"I did not expect this act of kindness from you, Mr. Dunbar," said Malcolm, now recollecting the deep obligation under which the lawyer was placing him. "When it is in my power, I hope to make you feel that I am grateful. What is done must be done, I suppose, immediately."

"Yes. For if it be not all over before judgments are obtained and executions issued by those who are suing, some trouble may be given, although the sale could not be prevented."

"I am ready to have the matter as speedily arranged as possible."

"Very well. If you will draw me a note on demand for three hundred dollars, I will hand you my check for that amount. To-morrow, if you will call round, the confession of judgment can be made. Things will go on smoothly enough after that. Leave it all in my hands. I can manage these underlings of the law to a nicety. In due time I will notify you how to act."

The thing proposed by the lawyer was done. Malcolm was quietly sold out by the sheriff, and Dunbar got legal possession of all the goods in his store and furniture in his house.

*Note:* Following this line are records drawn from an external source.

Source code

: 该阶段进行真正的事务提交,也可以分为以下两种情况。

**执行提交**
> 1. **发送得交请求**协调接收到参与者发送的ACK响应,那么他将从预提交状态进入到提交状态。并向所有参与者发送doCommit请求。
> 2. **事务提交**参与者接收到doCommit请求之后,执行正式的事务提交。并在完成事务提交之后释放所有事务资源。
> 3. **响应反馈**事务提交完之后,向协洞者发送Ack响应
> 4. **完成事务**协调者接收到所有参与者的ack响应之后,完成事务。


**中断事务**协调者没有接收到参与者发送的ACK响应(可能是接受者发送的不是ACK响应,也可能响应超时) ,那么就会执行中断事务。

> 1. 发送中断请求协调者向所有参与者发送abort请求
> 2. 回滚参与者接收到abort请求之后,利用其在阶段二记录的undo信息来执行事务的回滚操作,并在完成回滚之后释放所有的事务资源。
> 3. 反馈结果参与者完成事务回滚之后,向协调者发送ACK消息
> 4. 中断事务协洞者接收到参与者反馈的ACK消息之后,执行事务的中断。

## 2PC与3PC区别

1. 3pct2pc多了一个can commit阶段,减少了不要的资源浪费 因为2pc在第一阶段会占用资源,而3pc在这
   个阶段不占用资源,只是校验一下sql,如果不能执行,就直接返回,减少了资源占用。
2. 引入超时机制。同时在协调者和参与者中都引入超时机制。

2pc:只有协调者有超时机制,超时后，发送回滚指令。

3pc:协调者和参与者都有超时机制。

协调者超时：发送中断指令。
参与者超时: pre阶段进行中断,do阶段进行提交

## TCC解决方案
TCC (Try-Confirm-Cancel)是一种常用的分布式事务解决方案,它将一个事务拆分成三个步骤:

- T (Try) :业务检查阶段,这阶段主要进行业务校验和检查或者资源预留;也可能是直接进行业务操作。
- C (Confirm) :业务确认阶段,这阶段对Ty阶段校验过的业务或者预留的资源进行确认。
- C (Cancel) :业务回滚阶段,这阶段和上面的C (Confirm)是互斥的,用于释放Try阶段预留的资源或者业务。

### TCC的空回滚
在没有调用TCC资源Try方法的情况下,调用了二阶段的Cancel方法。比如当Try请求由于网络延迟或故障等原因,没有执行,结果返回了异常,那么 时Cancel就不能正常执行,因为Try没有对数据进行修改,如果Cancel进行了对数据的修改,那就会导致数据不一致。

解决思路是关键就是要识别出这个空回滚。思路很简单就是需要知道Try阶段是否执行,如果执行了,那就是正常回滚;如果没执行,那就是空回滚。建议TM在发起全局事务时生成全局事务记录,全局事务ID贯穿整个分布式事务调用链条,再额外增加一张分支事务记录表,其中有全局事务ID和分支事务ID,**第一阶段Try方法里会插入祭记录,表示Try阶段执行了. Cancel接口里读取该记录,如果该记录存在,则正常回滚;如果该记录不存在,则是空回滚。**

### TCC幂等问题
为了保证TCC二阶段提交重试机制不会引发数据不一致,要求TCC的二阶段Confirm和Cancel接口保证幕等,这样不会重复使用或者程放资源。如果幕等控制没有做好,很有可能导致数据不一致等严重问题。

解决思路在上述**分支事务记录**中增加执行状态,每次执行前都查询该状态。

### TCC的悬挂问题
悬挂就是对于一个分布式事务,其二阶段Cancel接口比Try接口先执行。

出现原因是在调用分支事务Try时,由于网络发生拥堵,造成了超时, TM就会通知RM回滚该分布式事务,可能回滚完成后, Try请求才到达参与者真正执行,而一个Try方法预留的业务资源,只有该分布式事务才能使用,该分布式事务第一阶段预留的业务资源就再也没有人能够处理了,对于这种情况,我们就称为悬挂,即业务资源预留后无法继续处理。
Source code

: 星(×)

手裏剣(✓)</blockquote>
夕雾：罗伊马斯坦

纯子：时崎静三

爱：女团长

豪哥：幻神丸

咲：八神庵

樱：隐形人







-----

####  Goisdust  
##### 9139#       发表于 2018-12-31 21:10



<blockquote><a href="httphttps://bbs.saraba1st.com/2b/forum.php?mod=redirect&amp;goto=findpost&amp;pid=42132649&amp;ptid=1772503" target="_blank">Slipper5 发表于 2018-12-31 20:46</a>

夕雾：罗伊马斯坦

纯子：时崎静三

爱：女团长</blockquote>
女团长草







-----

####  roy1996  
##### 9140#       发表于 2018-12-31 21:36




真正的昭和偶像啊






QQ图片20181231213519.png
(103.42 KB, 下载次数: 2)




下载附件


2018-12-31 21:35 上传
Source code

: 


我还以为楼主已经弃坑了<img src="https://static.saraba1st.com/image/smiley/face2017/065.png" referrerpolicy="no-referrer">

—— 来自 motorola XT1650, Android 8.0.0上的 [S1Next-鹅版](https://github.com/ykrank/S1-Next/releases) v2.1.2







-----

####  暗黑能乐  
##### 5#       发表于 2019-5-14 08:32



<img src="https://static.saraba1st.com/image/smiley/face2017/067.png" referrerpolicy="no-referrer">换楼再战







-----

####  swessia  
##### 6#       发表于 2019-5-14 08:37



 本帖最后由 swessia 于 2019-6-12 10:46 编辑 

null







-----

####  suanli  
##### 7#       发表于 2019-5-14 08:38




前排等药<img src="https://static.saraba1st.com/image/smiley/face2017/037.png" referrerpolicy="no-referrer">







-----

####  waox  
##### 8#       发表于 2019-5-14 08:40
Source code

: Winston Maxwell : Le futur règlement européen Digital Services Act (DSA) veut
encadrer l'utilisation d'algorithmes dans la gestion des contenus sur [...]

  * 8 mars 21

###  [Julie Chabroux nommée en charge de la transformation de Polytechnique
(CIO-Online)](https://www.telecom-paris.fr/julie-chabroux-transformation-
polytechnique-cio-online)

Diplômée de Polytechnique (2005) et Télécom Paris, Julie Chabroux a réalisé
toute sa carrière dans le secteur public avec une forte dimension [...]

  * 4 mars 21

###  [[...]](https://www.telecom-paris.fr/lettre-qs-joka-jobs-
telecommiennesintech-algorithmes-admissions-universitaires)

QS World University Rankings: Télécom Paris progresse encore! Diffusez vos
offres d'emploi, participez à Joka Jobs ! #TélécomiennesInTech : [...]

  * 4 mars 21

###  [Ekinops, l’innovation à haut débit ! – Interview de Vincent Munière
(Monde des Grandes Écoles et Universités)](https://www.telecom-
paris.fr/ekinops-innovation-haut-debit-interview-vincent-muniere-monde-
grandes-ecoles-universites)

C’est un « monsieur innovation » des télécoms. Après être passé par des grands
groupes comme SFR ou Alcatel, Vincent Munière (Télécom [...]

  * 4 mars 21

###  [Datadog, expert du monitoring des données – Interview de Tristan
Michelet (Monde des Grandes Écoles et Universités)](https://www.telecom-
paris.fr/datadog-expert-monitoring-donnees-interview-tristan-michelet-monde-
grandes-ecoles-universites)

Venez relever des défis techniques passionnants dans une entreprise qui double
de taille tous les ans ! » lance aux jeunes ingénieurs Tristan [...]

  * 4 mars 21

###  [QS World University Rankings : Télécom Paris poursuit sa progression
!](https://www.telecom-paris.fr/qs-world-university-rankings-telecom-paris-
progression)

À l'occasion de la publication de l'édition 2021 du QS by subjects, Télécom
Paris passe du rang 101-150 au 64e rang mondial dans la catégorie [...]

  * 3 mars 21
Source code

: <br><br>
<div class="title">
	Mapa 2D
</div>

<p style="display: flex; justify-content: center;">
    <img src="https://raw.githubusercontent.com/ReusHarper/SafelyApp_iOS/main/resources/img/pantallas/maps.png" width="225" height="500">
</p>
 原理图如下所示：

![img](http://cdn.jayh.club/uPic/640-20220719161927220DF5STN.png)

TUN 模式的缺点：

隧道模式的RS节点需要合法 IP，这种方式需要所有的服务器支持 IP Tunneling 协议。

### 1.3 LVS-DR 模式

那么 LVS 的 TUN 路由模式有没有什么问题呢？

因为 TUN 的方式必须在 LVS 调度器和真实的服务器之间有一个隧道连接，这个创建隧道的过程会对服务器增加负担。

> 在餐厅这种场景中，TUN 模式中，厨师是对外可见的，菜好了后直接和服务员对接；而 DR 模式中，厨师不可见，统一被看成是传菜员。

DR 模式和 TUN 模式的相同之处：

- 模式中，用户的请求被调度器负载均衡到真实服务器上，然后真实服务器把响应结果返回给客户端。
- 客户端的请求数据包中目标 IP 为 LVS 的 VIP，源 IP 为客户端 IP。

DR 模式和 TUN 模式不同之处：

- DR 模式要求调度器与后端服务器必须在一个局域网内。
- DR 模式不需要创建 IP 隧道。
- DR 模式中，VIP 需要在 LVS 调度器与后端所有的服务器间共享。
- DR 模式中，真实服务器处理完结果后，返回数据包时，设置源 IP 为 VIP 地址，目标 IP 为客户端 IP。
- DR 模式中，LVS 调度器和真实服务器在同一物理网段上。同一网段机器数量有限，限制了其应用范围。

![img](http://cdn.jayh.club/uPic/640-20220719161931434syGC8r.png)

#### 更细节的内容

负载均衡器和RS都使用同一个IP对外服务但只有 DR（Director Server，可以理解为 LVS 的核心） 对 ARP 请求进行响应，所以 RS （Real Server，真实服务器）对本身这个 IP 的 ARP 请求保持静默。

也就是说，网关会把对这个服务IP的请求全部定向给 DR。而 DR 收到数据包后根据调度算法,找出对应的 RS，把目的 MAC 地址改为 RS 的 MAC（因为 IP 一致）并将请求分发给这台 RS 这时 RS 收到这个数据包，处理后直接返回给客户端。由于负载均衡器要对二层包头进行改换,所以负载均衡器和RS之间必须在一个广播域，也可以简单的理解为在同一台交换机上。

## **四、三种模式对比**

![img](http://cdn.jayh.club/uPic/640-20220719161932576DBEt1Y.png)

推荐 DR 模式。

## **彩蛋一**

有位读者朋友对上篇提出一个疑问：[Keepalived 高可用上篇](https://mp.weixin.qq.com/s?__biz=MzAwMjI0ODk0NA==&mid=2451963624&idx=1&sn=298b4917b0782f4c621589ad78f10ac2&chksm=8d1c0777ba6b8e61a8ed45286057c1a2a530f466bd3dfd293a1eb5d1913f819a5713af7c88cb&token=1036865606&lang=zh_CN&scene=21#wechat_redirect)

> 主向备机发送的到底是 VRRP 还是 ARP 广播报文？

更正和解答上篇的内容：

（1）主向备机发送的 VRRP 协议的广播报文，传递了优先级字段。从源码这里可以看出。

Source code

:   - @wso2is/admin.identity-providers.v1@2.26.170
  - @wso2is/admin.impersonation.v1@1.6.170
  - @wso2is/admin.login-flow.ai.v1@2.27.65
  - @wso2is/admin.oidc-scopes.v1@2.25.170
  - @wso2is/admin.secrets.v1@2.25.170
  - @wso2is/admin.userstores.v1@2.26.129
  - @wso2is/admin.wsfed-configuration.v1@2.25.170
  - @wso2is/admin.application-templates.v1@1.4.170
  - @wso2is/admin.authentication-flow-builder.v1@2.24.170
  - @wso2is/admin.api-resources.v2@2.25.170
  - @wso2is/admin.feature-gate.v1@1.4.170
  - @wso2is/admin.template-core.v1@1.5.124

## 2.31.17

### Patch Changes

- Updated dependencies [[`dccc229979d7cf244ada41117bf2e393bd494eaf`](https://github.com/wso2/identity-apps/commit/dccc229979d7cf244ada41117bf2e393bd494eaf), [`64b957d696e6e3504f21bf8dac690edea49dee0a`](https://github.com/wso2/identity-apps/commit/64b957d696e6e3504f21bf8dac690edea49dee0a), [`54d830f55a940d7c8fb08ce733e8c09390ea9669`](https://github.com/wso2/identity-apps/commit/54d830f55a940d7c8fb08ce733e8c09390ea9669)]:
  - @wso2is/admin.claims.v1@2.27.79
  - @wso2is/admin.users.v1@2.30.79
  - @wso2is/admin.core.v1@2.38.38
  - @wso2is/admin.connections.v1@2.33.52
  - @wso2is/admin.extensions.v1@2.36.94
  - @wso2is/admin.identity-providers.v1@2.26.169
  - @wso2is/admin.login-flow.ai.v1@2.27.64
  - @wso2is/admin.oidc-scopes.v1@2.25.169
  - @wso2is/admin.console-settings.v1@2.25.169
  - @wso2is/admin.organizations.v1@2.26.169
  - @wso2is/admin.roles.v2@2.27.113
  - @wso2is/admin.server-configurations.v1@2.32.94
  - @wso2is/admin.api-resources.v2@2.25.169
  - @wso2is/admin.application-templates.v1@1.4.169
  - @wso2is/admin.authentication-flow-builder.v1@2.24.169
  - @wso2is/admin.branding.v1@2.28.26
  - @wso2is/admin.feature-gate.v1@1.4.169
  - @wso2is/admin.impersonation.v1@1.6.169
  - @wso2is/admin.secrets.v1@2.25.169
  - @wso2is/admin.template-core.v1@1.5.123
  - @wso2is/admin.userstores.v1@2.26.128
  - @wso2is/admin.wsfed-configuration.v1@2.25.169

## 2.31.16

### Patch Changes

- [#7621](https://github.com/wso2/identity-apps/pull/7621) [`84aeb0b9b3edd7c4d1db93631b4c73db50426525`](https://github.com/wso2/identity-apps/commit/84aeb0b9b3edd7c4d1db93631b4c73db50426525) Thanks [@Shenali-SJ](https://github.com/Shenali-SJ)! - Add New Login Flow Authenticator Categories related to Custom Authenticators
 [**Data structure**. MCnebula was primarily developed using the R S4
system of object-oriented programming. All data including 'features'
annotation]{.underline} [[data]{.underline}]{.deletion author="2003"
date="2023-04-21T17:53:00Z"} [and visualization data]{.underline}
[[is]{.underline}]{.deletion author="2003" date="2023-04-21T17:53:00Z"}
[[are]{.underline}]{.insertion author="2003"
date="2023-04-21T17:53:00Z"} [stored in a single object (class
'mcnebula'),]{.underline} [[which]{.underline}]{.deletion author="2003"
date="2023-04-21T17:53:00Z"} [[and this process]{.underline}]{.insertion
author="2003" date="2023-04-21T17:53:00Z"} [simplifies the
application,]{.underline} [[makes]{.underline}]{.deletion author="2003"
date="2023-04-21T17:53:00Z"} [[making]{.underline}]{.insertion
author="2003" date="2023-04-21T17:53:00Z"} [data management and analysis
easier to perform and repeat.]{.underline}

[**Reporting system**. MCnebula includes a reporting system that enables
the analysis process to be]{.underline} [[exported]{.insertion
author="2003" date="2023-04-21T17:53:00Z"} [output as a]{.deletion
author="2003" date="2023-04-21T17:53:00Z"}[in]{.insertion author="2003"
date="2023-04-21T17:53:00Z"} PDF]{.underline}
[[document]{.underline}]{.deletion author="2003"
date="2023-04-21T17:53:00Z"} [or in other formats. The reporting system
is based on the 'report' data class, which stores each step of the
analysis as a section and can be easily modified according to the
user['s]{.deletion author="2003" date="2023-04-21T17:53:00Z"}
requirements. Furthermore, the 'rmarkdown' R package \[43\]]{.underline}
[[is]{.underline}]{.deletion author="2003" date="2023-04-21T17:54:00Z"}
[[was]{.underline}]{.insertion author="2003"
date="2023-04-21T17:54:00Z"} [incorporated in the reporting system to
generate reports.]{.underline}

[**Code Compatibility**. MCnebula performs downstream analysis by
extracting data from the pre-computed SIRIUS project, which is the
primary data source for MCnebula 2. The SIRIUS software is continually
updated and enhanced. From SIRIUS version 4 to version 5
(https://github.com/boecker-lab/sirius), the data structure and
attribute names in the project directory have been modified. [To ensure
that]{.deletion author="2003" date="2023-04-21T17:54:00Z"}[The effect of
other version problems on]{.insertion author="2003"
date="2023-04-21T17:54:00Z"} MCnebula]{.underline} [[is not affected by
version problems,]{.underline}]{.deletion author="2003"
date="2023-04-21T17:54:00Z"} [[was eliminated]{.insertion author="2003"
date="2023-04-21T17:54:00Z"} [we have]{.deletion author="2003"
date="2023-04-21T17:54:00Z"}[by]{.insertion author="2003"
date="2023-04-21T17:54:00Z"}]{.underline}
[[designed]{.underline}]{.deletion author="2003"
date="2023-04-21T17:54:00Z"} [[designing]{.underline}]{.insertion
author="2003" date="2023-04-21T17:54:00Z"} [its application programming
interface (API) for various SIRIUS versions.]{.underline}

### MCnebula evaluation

"I think I shall be able to manage him now," he said to himself, with a cold and heartless sneer, "should he prove troublesome. Harrison will hear no more from him after this suit is lost. What fools some men are!"

[CHAPTER XI.]

A BIT OF RETALIATION.

AFTER the sheriff's sale had taken place, Malcolm tried to fix his mind more intently on his business, but he found this almost impossible. The argument in his suit against Harrison was to come on at the next term, only two months off, and his anxiety about the result kept his thoughts in such a continued state of excitement, that he injured rather than benefited his business by whatever was done to advance it.

One day he called upon Dunbar, to ask how the matter was progressing. He found the lawyer looking very serious.